The US Air Force Research Laboratory (AFRL) has zeroed out funding for the Reusable Booster System (RBS), the space launch vehicle meant to replace the current standard vehicles.
"Pathfinder was cut as the result of an Air Force-wide budget cut," says AFRL. "The funding resources for Pathfinder were cut from the future Air Force budget, not diverted to other programs. The plan for reallocation of Pathfinder personnel is still being developed."
Contracts were awarded in 2011 to three companies - Boeing, Lockheed Martin and Andrews Space Systems -- to study architectures for RBS, with an end-work date in December, 2012 in anticipation that one would be selected to build an airworthy subscale demonstrator, dubbed RBS-Pathfinder.
At least one company, Lockheed, has tested hardware in anticipation of a downselect.
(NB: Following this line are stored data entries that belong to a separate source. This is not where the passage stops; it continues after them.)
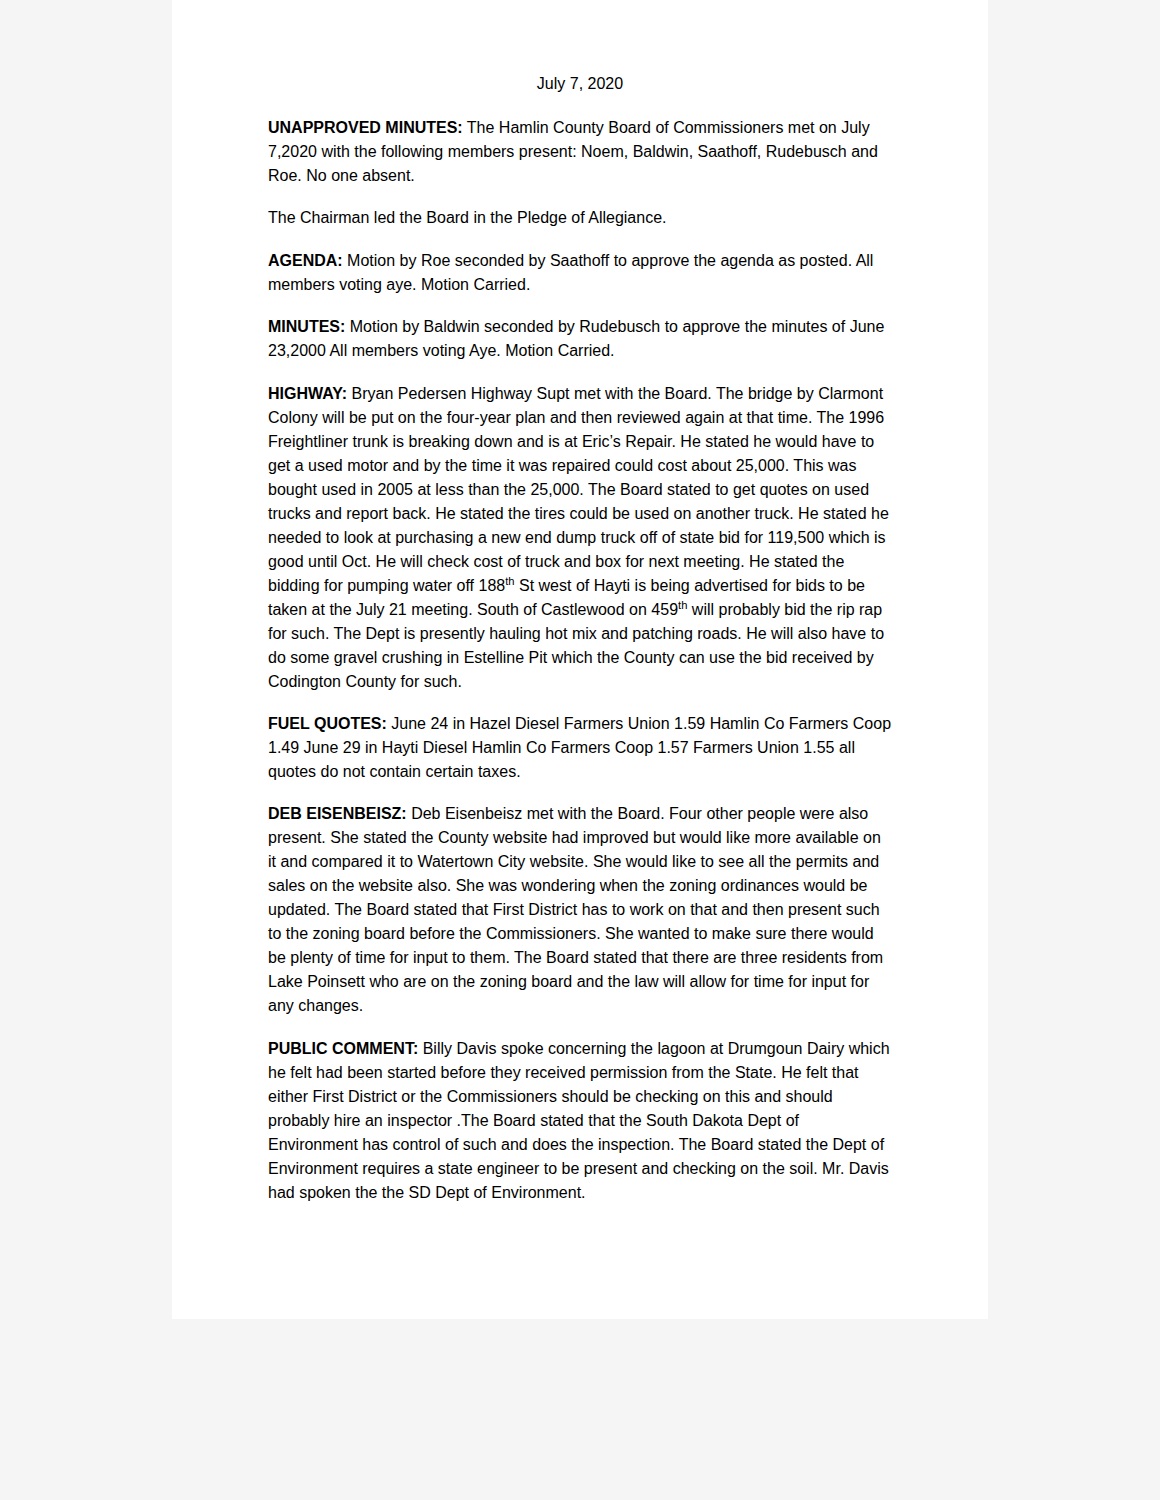July 7, 2020
UNAPPROVED MINUTES: The Hamlin County Board of Commissioners met on July 7,2020 with the following members present: Noem, Baldwin, Saathoff, Rudebusch and Roe. No one absent.
The Chairman led the Board in the Pledge of Allegiance.
AGENDA: Motion by Roe seconded by Saathoff to approve the agenda as posted. All members voting aye. Motion Carried.
MINUTES: Motion by Baldwin seconded by Rudebusch to approve the minutes of June 23,2000 All members voting Aye. Motion Carried.
HIGHWAY: Bryan Pedersen Highway Supt met with the Board. The bridge by Clarmont Colony will be put on the four-year plan and then reviewed again at that time. The 1996 Freightliner trunk is breaking down and is at Eric’s Repair. He stated he would have to get a used motor and by the time it was repaired could cost about 25,000. This was bought used in 2005 at less than the 25,000. The Board stated to get quotes on used trucks and report back. He stated the tires could be used on another truck. He stated he needed to look at purchasing a new end dump truck off of state bid for 119,500 which is good until Oct. He will check cost of truck and box for next meeting. He stated the bidding for pumping water off 188th St west of Hayti is being advertised for bids to be taken at the July 21 meeting. South of Castlewood on 459th will probably bid the rip rap for such. The Dept is presently hauling hot mix and patching roads. He will also have to do some gravel crushing in Estelline Pit which the County can use the bid received by Codington County for such.
FUEL QUOTES: June 24 in Hazel Diesel Farmers Union 1.59 Hamlin Co Farmers Coop 1.49 June 29 in Hayti Diesel Hamlin Co Farmers Coop 1.57 Farmers Union 1.55 all quotes do not contain certain taxes.
DEB EISENBEISZ: Deb Eisenbeisz met with the Board. Four other people were also present. She stated the County website had improved but would like more available on it and compared it to Watertown City website. She would like to see all the permits and sales on the website also. She was wondering when the zoning ordinances would be updated. The Board stated that First District has to work on that and then present such to the zoning board before the Commissioners. She wanted to make sure there would be plenty of time for input to them. The Board stated that there are three residents from Lake Poinsett who are on the zoning board and the law will allow for time for input for any changes.
PUBLIC COMMENT: Billy Davis spoke concerning the lagoon at Drumgoun Dairy which he felt had been started before they received permission from the State. He felt that either First District or the Commissioners should be checking on this and should probably hire an inspector .The Board stated that the South Dakota Dept of Environment has control of such and does the inspection. The Board stated the Dept of Environment requires a state engineer to be present and checking on the soil. Mr. Davis had spoken the the SD Dept of Environment.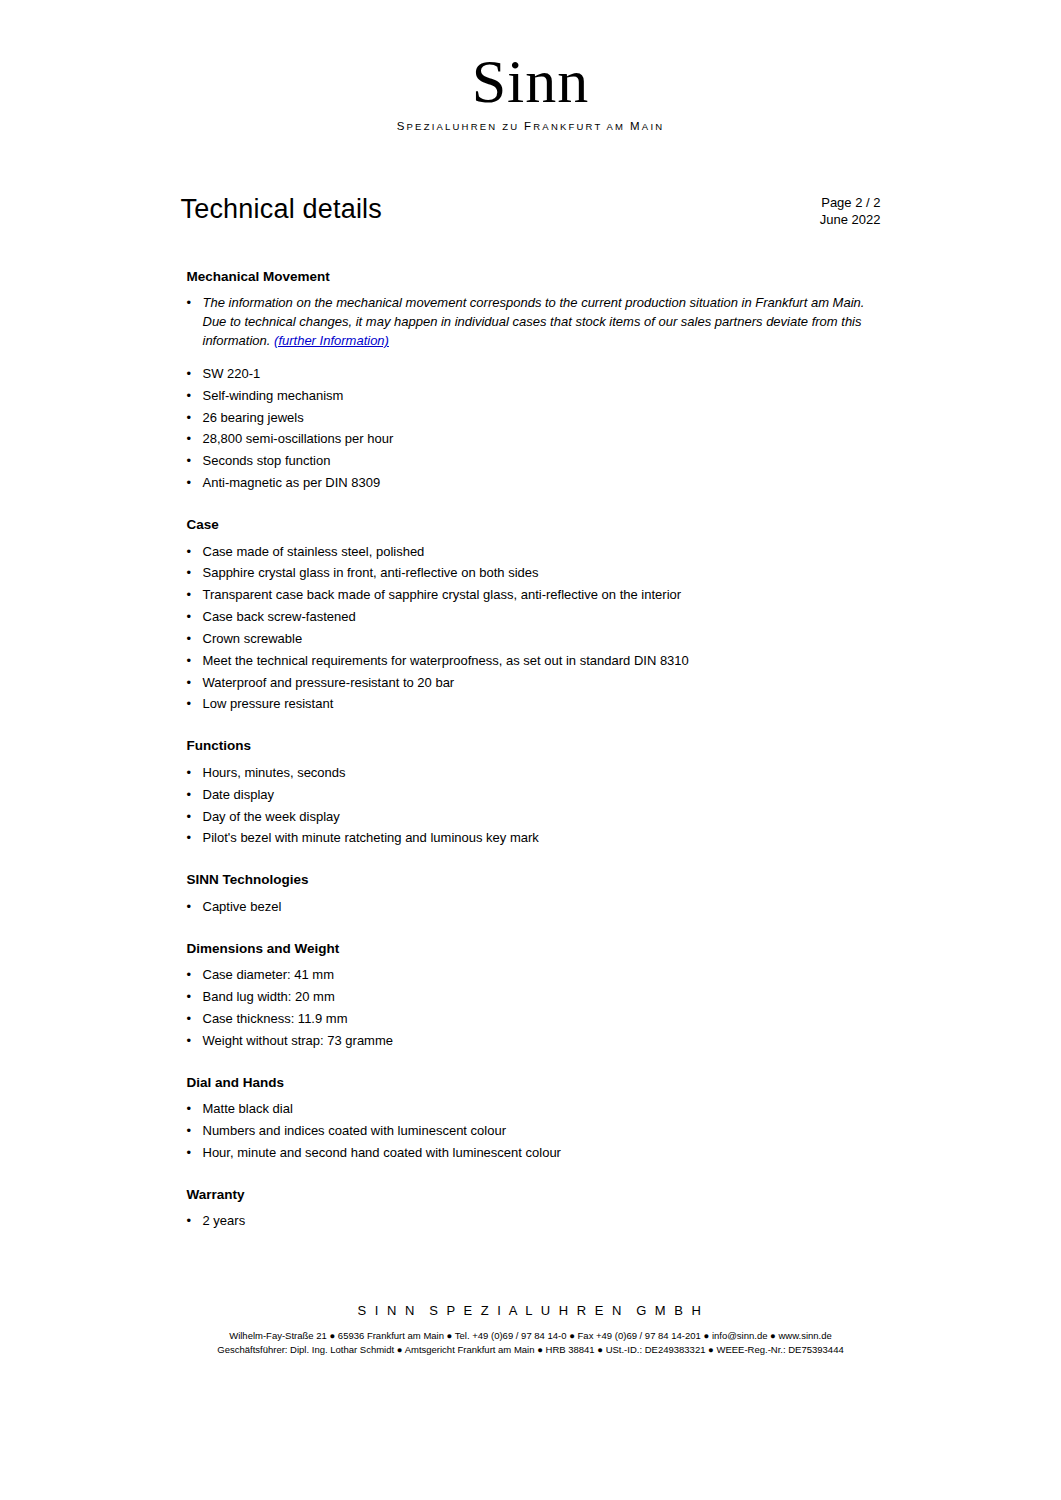Sinn
SPEZIALUHREN ZU FRANKFURT AM MAIN
Technical details
Page 2 / 2
June 2022
Mechanical Movement
The information on the mechanical movement corresponds to the current production situation in Frankfurt am Main. Due to technical changes, it may happen in individual cases that stock items of our sales partners deviate from this information. (further Information)
SW 220-1
Self-winding mechanism
26 bearing jewels
28,800 semi-oscillations per hour
Seconds stop function
Anti-magnetic as per DIN 8309
Case
Case made of stainless steel, polished
Sapphire crystal glass in front, anti-reflective on both sides
Transparent case back made of sapphire crystal glass, anti-reflective on the interior
Case back screw-fastened
Crown screwable
Meet the technical requirements for waterproofness, as set out in standard DIN 8310
Waterproof and pressure-resistant to 20 bar
Low pressure resistant
Functions
Hours, minutes, seconds
Date display
Day of the week display
Pilot's bezel with minute ratcheting and luminous key mark
SINN Technologies
Captive bezel
Dimensions and Weight
Case diameter: 41 mm
Band lug width: 20 mm
Case thickness: 11.9 mm
Weight without strap: 73 gramme
Dial and Hands
Matte black dial
Numbers and indices coated with luminescent colour
Hour, minute and second hand coated with luminescent colour
Warranty
2 years
S I N N S P E Z I A L U H R E N G M B H
Wilhelm-Fay-Straße 21 ● 65936 Frankfurt am Main ● Tel. +49 (0)69 / 97 84 14-0 ● Fax +49 (0)69 / 97 84 14-201 ● info@sinn.de ● www.sinn.de
Geschäftsführer: Dipl. Ing. Lothar Schmidt ● Amtsgericht Frankfurt am Main ● HRB 38841 ● USt.-ID.: DE249383321 ● WEEE-Reg.-Nr.: DE75393444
Boeing and Lockheed declined to share details of their work to date, and Andrews did not immediately respond to questions.
"Phase I will be concluded in Dec 2012 and the program wrapped up. At that time, all personnel will be redirected to other programs," says AFRL.
RBS involved a reusable, vertical takeoff, horizontal-landing winged first stage that would carry an expendable second stage to suitable altitude, launch the rocket and fly back to land on a runway. The vehicle was meant to replace the evolved expendable launch vehicles (EELV), the Delta IV and Atlas V, with a vehicle that cost half as much to fly.
A recent report from the National Research Council advised against building RBS on cost grounds, but encouraged peripheral research in the hopes of bringing costs down.